What does that tell you about the average user? It says the browser navigation bar isn’t really serving the purpose of the end user. It says Google has it right in Chrome by making the navigation bar double as a search bar.

The list also shows there’s not a lot of variance in desire among the masses. They generally seem to want and need the same things, which is how something that fulfills an important need reaches critical mass. It’s not so much about radical creativity and variety—when it comes to creating the next Google or Facebook or YouTube—it’s about fulfilling an important need exceedingly well. As for taste, we already know there’s no accounting for it.

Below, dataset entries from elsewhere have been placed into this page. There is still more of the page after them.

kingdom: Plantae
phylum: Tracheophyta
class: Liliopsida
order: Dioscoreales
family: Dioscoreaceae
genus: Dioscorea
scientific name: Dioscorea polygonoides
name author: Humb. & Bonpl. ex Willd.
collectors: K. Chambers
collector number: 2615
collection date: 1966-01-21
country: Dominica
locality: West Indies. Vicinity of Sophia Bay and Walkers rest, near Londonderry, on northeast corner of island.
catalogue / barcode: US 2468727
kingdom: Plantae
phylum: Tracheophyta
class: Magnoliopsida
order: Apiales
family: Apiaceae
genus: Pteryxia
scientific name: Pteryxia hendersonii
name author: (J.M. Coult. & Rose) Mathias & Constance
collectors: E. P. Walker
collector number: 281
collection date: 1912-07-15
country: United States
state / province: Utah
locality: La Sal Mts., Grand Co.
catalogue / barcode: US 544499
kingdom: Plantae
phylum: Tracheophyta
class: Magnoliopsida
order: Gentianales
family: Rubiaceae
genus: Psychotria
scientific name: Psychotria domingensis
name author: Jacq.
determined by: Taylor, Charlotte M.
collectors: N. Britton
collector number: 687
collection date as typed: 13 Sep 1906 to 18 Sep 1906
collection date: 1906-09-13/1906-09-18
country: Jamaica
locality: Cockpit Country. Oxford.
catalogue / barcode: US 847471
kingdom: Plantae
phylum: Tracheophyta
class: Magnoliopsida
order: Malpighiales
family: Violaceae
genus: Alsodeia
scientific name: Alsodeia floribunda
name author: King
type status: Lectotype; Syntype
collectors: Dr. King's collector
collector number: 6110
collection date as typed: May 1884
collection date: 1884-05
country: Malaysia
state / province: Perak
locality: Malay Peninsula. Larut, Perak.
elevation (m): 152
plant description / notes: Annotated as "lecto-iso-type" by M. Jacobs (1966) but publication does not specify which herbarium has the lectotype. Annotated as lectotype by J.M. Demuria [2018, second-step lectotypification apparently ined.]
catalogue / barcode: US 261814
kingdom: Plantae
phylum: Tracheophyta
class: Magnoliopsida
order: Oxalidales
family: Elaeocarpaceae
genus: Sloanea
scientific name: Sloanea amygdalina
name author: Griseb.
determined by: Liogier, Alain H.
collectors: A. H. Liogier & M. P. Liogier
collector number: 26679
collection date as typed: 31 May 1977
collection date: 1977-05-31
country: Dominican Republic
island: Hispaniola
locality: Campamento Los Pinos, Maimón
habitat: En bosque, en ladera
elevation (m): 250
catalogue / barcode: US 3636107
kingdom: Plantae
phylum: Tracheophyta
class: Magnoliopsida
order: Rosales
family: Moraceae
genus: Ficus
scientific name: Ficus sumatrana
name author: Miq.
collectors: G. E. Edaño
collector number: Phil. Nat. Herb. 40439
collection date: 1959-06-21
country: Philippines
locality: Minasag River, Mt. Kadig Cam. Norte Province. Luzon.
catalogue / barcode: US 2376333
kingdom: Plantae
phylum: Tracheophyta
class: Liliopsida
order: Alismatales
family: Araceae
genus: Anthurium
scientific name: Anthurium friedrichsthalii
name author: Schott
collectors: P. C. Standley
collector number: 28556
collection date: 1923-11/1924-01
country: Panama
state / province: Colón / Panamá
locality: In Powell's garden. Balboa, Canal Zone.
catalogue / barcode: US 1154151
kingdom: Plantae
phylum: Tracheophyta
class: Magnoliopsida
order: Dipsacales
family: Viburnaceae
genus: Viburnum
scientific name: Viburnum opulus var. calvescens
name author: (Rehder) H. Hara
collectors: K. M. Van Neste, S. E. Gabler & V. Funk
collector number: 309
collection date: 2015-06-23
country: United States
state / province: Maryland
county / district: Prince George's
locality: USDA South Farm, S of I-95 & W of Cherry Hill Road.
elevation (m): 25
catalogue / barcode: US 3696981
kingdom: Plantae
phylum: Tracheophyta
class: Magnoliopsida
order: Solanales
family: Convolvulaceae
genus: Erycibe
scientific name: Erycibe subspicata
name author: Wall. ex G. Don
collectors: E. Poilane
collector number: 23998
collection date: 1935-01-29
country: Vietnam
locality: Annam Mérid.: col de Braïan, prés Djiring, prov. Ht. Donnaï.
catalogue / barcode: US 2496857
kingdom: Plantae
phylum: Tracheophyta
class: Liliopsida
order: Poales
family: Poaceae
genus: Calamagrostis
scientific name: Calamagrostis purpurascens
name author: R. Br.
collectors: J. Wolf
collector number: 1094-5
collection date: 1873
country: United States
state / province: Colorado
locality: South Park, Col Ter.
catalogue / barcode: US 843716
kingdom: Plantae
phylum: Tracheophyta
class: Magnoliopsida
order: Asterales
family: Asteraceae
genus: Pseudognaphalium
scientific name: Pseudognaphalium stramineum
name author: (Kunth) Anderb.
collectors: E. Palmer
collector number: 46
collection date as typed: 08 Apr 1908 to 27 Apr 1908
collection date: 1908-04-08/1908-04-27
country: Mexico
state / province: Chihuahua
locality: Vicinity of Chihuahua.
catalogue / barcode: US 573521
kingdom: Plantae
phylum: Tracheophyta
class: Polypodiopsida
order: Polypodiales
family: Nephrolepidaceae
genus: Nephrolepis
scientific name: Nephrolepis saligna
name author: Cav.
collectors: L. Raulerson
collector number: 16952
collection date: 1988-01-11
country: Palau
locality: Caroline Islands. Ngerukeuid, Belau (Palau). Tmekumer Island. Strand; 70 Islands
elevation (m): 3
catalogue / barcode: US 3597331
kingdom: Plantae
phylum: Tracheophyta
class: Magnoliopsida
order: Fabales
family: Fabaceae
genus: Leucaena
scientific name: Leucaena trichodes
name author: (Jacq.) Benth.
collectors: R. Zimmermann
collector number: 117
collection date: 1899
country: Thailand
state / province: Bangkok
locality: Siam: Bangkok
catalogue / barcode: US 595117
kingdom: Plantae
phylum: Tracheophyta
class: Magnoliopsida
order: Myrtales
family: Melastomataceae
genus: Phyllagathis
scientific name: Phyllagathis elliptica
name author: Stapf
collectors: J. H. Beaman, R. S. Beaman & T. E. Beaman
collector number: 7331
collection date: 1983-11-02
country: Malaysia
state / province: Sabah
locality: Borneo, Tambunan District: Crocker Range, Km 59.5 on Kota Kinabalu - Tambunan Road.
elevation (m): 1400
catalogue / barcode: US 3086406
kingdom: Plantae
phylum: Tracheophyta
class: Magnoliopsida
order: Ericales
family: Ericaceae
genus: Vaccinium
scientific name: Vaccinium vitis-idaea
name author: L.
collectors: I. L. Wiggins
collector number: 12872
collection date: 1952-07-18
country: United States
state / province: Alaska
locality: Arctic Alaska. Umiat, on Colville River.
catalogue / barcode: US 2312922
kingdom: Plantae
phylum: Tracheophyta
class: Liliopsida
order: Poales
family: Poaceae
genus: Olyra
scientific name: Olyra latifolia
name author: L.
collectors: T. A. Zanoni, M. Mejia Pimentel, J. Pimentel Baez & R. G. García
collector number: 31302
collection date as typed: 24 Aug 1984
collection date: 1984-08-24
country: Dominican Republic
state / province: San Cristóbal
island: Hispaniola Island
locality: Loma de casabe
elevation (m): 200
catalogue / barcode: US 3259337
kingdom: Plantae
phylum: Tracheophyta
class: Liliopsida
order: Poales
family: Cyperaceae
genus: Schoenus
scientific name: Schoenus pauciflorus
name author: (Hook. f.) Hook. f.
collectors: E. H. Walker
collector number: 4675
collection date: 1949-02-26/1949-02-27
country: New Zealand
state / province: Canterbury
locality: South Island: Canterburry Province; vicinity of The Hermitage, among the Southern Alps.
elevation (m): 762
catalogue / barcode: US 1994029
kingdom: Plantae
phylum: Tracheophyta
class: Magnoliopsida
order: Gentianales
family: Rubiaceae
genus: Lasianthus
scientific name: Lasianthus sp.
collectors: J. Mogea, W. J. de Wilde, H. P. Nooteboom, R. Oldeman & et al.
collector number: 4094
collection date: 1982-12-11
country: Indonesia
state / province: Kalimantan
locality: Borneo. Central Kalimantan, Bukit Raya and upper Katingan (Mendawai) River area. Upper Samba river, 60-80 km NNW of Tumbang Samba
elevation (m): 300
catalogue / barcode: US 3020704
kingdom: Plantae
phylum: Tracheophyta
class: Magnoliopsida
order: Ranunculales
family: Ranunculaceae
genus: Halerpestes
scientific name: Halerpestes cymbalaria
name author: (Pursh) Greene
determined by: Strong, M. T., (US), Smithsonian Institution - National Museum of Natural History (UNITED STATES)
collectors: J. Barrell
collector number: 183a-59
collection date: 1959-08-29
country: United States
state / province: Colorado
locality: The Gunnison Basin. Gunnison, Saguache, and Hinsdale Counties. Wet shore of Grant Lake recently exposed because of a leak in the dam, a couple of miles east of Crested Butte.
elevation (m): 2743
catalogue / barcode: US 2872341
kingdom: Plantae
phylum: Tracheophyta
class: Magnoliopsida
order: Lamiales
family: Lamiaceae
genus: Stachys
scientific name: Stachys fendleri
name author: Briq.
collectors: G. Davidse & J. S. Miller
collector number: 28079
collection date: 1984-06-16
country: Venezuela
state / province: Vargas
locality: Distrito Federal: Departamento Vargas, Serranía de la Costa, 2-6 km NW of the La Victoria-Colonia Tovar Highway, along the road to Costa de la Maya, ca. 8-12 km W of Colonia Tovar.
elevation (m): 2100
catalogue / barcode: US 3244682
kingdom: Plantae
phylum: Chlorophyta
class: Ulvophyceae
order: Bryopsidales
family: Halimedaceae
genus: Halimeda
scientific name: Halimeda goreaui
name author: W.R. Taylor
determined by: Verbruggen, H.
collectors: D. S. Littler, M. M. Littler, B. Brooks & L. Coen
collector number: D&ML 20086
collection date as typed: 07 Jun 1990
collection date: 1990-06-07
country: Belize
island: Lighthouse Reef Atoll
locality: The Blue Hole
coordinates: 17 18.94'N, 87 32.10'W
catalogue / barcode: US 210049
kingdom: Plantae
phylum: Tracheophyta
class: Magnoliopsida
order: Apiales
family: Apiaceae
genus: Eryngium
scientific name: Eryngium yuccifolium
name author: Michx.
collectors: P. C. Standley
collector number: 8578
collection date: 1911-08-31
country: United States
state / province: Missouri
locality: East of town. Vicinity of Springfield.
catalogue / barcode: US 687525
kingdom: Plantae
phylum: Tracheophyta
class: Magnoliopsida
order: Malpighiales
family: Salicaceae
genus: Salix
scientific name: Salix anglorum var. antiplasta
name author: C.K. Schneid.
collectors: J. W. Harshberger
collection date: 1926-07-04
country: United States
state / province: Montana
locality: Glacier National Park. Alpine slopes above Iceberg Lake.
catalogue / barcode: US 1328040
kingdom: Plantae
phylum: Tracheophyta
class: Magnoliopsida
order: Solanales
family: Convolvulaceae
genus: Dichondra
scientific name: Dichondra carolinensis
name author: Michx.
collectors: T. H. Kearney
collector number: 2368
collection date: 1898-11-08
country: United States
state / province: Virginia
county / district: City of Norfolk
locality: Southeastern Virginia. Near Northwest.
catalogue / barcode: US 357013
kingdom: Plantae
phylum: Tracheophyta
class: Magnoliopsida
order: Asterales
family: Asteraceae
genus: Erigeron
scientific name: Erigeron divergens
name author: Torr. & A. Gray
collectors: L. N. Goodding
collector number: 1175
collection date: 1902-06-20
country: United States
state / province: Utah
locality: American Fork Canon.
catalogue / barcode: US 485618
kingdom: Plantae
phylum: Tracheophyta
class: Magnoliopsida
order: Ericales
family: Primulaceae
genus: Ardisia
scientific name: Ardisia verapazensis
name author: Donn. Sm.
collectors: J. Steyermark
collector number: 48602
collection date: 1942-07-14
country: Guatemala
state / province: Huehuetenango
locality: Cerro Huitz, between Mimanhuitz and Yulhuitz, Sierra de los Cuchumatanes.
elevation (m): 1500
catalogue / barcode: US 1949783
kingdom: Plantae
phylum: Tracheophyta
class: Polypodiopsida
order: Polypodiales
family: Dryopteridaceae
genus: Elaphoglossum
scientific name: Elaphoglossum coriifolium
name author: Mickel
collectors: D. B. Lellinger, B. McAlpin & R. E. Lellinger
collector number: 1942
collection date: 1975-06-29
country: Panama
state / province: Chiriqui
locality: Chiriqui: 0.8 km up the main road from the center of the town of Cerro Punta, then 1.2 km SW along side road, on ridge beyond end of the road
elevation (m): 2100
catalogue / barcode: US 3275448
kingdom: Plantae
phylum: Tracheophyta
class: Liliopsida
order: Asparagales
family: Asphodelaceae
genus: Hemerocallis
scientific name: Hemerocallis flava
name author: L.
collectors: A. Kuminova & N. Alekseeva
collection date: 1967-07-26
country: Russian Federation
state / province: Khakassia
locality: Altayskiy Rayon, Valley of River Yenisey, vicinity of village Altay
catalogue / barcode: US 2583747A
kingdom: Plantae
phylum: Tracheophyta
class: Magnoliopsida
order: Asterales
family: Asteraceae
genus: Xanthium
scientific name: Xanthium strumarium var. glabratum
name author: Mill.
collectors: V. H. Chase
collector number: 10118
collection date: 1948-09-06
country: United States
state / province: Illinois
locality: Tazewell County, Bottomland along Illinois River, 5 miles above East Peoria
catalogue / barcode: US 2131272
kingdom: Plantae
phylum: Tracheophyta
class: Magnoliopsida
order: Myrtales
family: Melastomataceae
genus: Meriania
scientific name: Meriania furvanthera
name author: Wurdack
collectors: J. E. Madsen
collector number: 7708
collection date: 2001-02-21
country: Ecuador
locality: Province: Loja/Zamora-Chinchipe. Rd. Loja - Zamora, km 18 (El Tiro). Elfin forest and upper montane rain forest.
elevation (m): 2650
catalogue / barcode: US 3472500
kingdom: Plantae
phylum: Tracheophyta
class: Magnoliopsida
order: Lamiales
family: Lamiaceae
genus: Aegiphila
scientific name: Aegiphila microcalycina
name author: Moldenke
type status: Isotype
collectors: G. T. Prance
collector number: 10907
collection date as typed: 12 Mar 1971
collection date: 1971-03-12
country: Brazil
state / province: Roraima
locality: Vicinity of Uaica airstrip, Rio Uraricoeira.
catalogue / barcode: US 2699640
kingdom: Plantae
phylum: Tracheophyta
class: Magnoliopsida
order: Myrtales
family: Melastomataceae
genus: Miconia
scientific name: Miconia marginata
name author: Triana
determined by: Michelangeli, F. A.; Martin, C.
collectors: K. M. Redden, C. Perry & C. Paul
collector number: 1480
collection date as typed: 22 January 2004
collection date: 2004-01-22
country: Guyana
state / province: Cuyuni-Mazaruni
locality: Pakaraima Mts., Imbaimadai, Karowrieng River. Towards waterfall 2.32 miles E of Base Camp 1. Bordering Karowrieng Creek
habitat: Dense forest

I did a quick (human) textual analysis of the top 30 times using a simple synonym/word association substitution method. This method isn’t rigorously scientific, just a quick and dirty way to get the bottom of what people may want. I started by changing the layout of the keywords:

Google yahoo myspace youtube movie trailers craigslist ebay forsslova naha red tube yahoo.com tube8 hotmail mapquest you tube gmail yahoo mail redtube.com myspace.com youporn.com cancer scorpio hotmail.com virgo Taurus msn craigs list leo aquarius aries pisces

Then I substituted general words describing what those things are:

Search engine search engine social network video movies classifieds auctions naked Czech girl celebrity porn site search engine porn site email map service video email search engine porn site social network porn site zodiac zodiac email zodiac zodiac search engine classifeds zodiac zodiac zodiac zodiac

After that, I made them more general by reducing them down to basics:

Hunting gathering socializing watching buying selling sex hunting sex coveting communication hunting watching hunting buying selling superstition superstition superstition

And finally, I reduced those to needs:

Physical need, information need, socialization need, entertainment need, economic need, sex need, communication need, spiritual need

Like I said, this is just a rough sketch, but if you’re busy brainstorming about what the next type of web presence is to capture the collective imagination, it can’t hurt to consider the idea that whatever you come up with, it should fill some burning need.